## TASK TO CARRY OUT
Edit the text of all the material so that "プレスリリース" becomes "ニュース" wherever it occurs, leaving everything else unchanged. Leave the pictures out of your answer.

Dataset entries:
☆ ☆ ☆ ☆ ☆
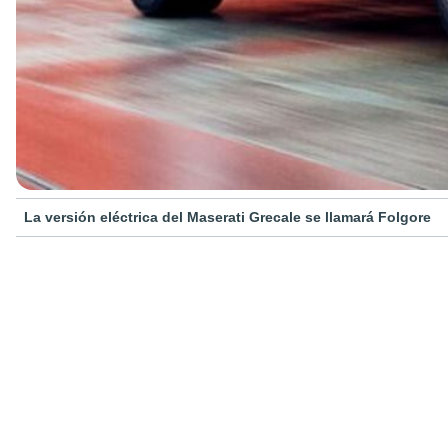
La versión eléctrica del Maserati Grecale se llamará Folgore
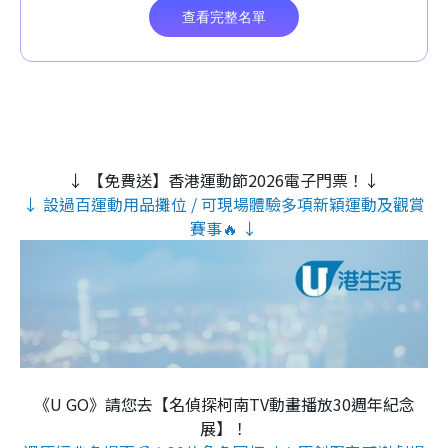
↓ 【免費送】香港運動節2026電子門票！↓
↓ 設過百運動用品攤位 / 可現場體驗多項新穎運動及觀賞
賽事🔥 ↓
《U GO》請您去【名偵探柯南TV動畫播放30週年紀念
展】！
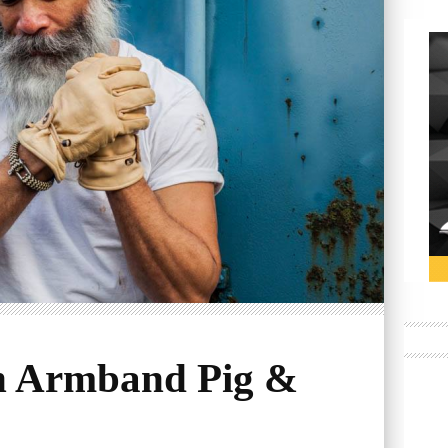
n Armband Pig &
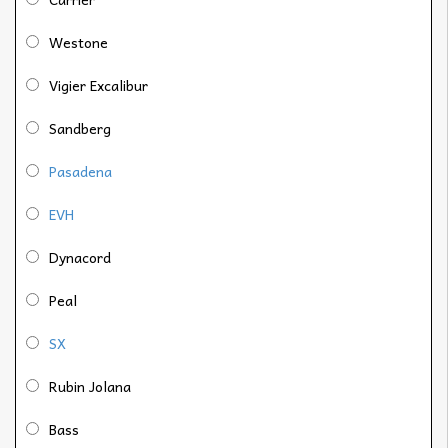
Westone
Vigier Excalibur
Sandberg
Pasadena
EVH
Dynacord
Peal
SX
Rubin Jolana
Bass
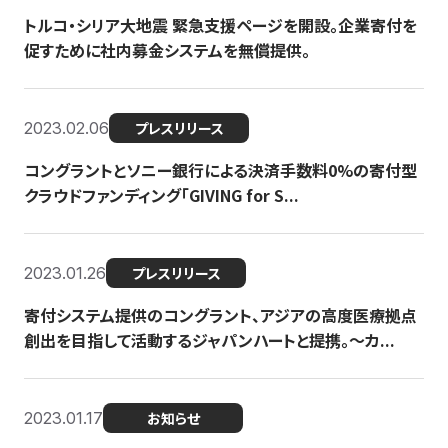
トルコ・シリア大地震 緊急支援ページを開設。企業寄付を
促すために社内募金システムを無償提供。
2023.02.06
プレスリリース
コングラントとソニー銀行による決済手数料0%の寄付型
クラウドファンディング「GIVING for S...
2023.01.26
プレスリリース
寄付システム提供のコングラント、アジアの高度医療拠点
創出を目指して活動するジャパンハートと提携。〜カ...
2023.01.17
お知らせ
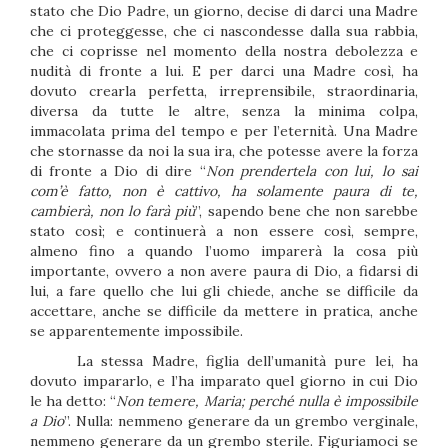
stato che Dio Padre, un giorno, decise di darci una Madre
che ci proteggesse, che ci nascondesse dalla sua rabbia,
che ci coprisse nel momento della nostra debolezza e
nudità di fronte a lui. E per darci una Madre così, ha
dovuto crearla perfetta, irreprensibile, straordinaria,
diversa da tutte le altre, senza la minima colpa,
immacolata prima del tempo e per l’eternità. Una Madre
che stornasse da noi la sua ira, che potesse avere la forza
di fronte a Dio di dire “
Non prendertela con lui, lo sai
com’è fatto, non è cattivo, ha solamente paura di te,
cambierà, non lo farà più
”, sapendo bene che non sarebbe
stato così; e continuerà a non essere così, sempre,
almeno fino a quando l’uomo imparerà la cosa più
importante, ovvero a non avere paura di Dio, a fidarsi di
lui, a fare quello che lui gli chiede, anche se difficile da
accettare, anche se difficile da mettere in pratica, anche
se apparentemente impossibile.
La stessa Madre, figlia dell’umanità pure lei, ha
dovuto impararlo, e l’ha imparato quel giorno in cui Dio
le ha detto: “
Non temere, Maria; perché nulla è impossibile
a Dio
”. Nulla: nemmeno generare da un grembo verginale,
nemmeno generare da un grembo sterile. Figuriamoci se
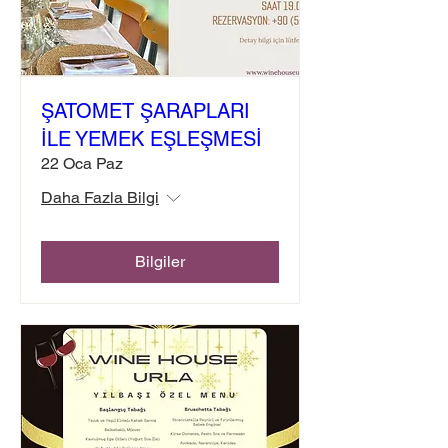
ŞATOMET ŞARAPLARI
İLE YEMEK EŞLEŞMESİ
22 Oca Paz
Daha Fazla Bilgi
Bilgiler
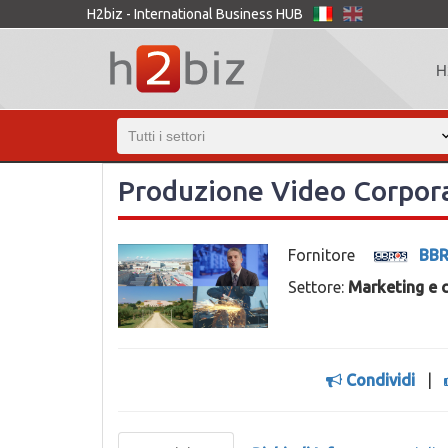
H2biz - International Business HUB
H
Produzione Video Corpor
Fornitore
BBR
Settore:
Marketing e 
Condividi
|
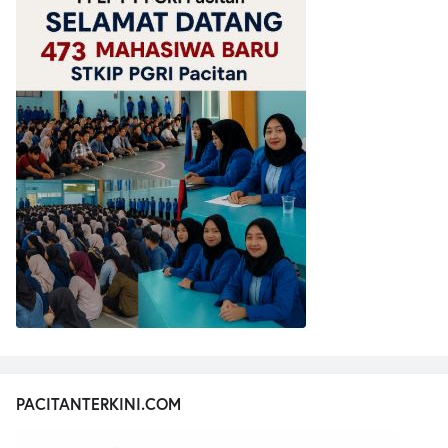
PACITANTERKINI.COM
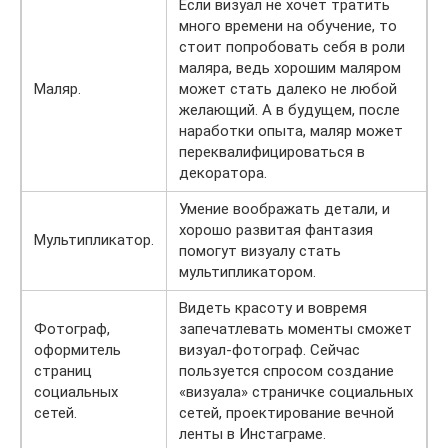
Если визуал не хочет тратить
много времени на обучение, то
стоит попробовать себя в роли
маляра, ведь хорошим маляром
Маляр.
может стать далеко не любой
желающий. А в будущем, после
наработки опыта, маляр может
переквалифицироваться в
декоратора.
Умение воображать детали, и
хорошо развитая фантазия
Мультипликатор.
помогут визуалу стать
мультипликатором.
Видеть красоту и вовремя
Фотограф,
запечатлевать моменты сможет
оформитель
визуал-фотограф. Сейчас
страниц
пользуется спросом создание
социальных
«визуала» страничке социальных
сетей.
сетей, проектирование вечной
ленты в Инстаграме.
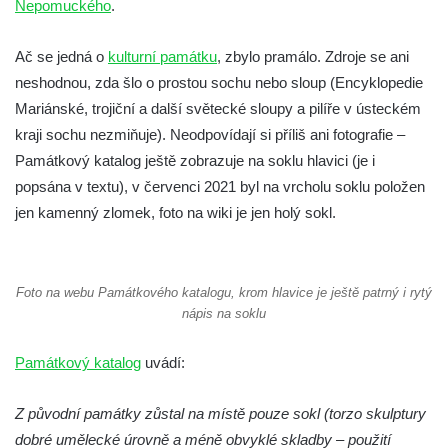
Nepomuckého
.
Homo) na zahradě zámku Chrámce
Sloup Nejsvětější Trojice na náměstí
Ač se jedná o
kulturní památku
, zbylo pramálo. Zdroje se ani
Republiky v Duchcově
neshodnou, zda šlo o prostou sochu nebo sloup (Encyklopedie
Sloup Panny Marie u kostela Nalezení
Mariánské, trojiční a další světecké sloupy a pilíře v ústeckém
svatého Kříže ve Frýdlantu
kraji sochu nezmiňuje). Neodpovídají si příliš ani fotografie –
Památkový katalog ještě zobrazuje na soklu hlavici (je i
Sloup Panny Marie v Hostinném
popsána v textu), v červenci 2021 byl na vrcholu soklu položen
Sloup Nejsvětější Trojice v Krásné u
jen kamenný zlomek, foto na wiki je jen holý sokl.
Pěnčína
Sloup s krucifixem u kostela svatého
Vavřince v Teplicích nad Metují
Foto na webu Památkového katalogu, krom hlavice je ještě patrný i rytý
Selendrův sloup před klášterem
nápis na soklu
benediktýnů v Polici nad Metují
Památkový katalog
uvádí:
Sloup Panny Marie Bolestné v Polici nad
Metují
Z původní památky zůstal na místě pouze sokl (torzo skulptury
Sloup svaté Barbory v zámecké zahradě v
dobré umělecké úrovně a méně obvyklé skladby – použití
Teplicích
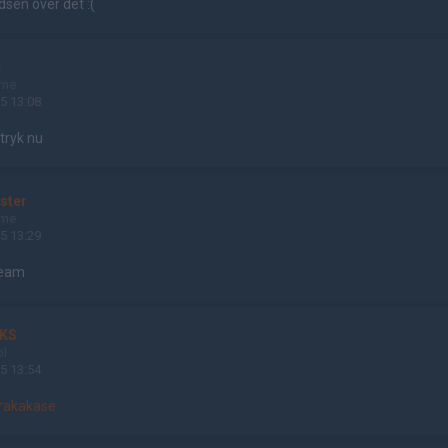
edsen över det :(
e
ame
5 13:08
tryk nu
ster
ame
5 13:29
ream
KS
ol
5 13:54
v/rakakase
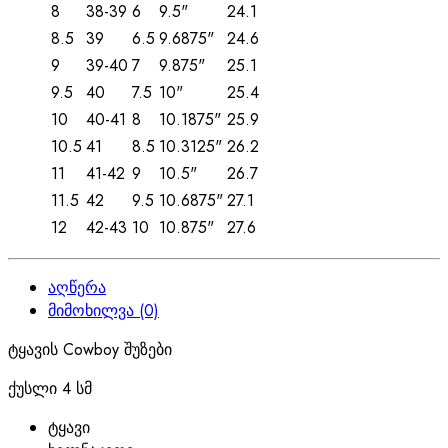
8
38-39
6
9.5"
24.1
8.5
39
6.5
9.6875"
24.6
9
39-40
7
9.875"
25.1
9.5
40
7.5
10"
25.4
10
40-41
8
10.1875"
25.9
10.5
41
8.5
10.3125"
26.2
11
41-42
9
10.5"
26.7
11.5
42
9.5
10.6875"
27.1
12
42-43
10
10.875"
27.6
აღწერა
მიმოხილვა (0)
ტყავის Cowboy შუზები
ქუსლი 4 სმ
ტყავი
☆ ☆ ☆ ☆ ☆
## RESPONSE AREA
La versión eléctrica del Maserati Grecale se llamará Folgore
↓ 【免費送】香港運動節2026電子門票！↓
↓ 設過百運動用品攤位 / 可現場體驗多項新穎運動及觀賞
賽事🔥 ↓
《U GO》請您去【名偵探柯南TV動畫播放30週年紀念
展】！
n Armband Pig &
Westone
Vigier Excalibur
Sandberg
Pasadena
EVH
Dynacord
Peal
SX
Rubin Jolana
Bass
トルコ・シリア大地震 緊急支援ページを開設。企業寄付を
促すために社内募金システムを無償提供。
2023.02.06
ニュース
コングラントとソニー銀行による決済手数料0%の寄付型
クラウドファンディング「GIVING for S...
2023.01.26
ニュース
寄付システム提供のコングラント、アジアの高度医療拠点
創出を目指して活動するジャパンハートと提携。〜カ...
2023.01.17
お知らせ
stato che Dio Padre, un giorno, decise di darci una Madre
che ci proteggesse, che ci nascondesse dalla sua rabbia,
che ci coprisse nel momento della nostra debolezza e
nudità di fronte a lui. E per darci una Madre così, ha
dovuto crearla perfetta, irreprensibile, straordinaria,
diversa da tutte le altre, senza la minima colpa,
immacolata prima del tempo e per l’eternità. Una Madre
che stornasse da noi la sua ira, che potesse avere la forza
di fronte a Dio di dire “
Non prendertela con lui, lo sai
com’è fatto, non è cattivo, ha solamente paura di te,
cambierà, non lo farà più
”, sapendo bene che non sarebbe
stato così; e continuerà a non essere così, sempre,
almeno fino a quando l’uomo imparerà la cosa più
importante, ovvero a non avere paura di Dio, a fidarsi di
lui, a fare quello che lui gli chiede, anche se difficile da
accettare, anche se difficile da mettere in pratica, anche
se apparentemente impossibile.
La stessa Madre, figlia dell’umanità pure lei, ha
dovuto impararlo, e l’ha imparato quel giorno in cui Dio
le ha detto: “
Non temere, Maria; perché nulla è impossibile
a Dio
”. Nulla: nemmeno generare da un grembo verginale,
nemmeno generare da un grembo sterile. Figuriamoci se
ŞATOMET ŞARAPLARI
İLE YEMEK EŞLEŞMESİ
22 Oca Paz
Daha Fazla Bilgi
Bilgiler
H2biz - International Business HUB
H
Produzione Video Corpor
Fornitore
BBR
Settore:
Marketing e 
Condividi
|
PACITANTERKINI.COM
Если визуал не хочет тратить
много времени на обучение, то
стоит попробовать себя в роли
маляра, ведь хорошим маляром
Маляр.
может стать далеко не любой
желающий. А в будущем, после
наработки опыта, маляр может
переквалифицироваться в
декоратора.
Умение воображать детали, и
хорошо развитая фантазия
Мультипликатор.
помогут визуалу стать
мультипликатором.
Видеть красоту и вовремя
Фотограф,
запечатлевать моменты сможет
оформитель
визуал-фотограф. Сейчас
страниц
пользуется спросом создание
социальных
«визуала» страничке социальных
сетей.
сетей, проектирование вечной
ленты в Инстаграме.
Nepomuckého
.
Homo) na zahradě zámku Chrámce
Sloup Nejsvětější Trojice na náměstí
Ač se jedná o
kulturní památku
, zbylo pramálo. Zdroje se ani
Republiky v Duchcově
neshodnou, zda šlo o prostou sochu nebo sloup (Encyklopedie
Sloup Panny Marie u kostela Nalezení
Mariánské, trojiční a další světecké sloupy a pilíře v ústeckém
svatého Kříže ve Frýdlantu
kraji sochu nezmiňuje). Neodpovídají si příliš ani fotografie –
Památkový katalog ještě zobrazuje na soklu hlavici (je i
Sloup Panny Marie v Hostinném
popsána v textu), v červenci 2021 byl na vrcholu soklu položen
Sloup Nejsvětější Trojice v Krásné u
jen kamenný zlomek, foto na wiki je jen holý sokl.
Pěnčína
Sloup s krucifixem u kostela svatého
Vavřince v Teplicích nad Metují
Foto na webu Památkového katalogu, krom hlavice je ještě patrný i rytý
Selendrův sloup před klášterem
nápis na soklu
benediktýnů v Polici nad Metují
Památkový katalog
uvádí:
Sloup Panny Marie Bolestné v Polici nad
Metují
Z původní památky zůstal na místě pouze sokl (torzo skulptury
Sloup svaté Barbory v zámecké zahradě v
dobré umělecké úrovně a méně obvyklé skladby – použití
Teplicích
edsen över det :(
e
ame
5 13:08
tryk nu
ster
ame
5 13:29
ream
KS
ol
5 13:54
v/rakakase
8
38-39
6
9.5"
24.1
8.5
39
6.5
9.6875"
24.6
9
39-40
7
9.875"
25.1
9.5
40
7.5
10"
25.4
10
40-41
8
10.1875"
25.9
10.5
41
8.5
10.3125"
26.2
11
41-42
9
10.5"
26.7
11.5
42
9.5
10.6875"
27.1
12
42-43
10
10.875"
27.6
აღწერა
მიმოხილვა (0)
ტყავის Cowboy შუზები
ქუსლი 4 სმ
ტყავი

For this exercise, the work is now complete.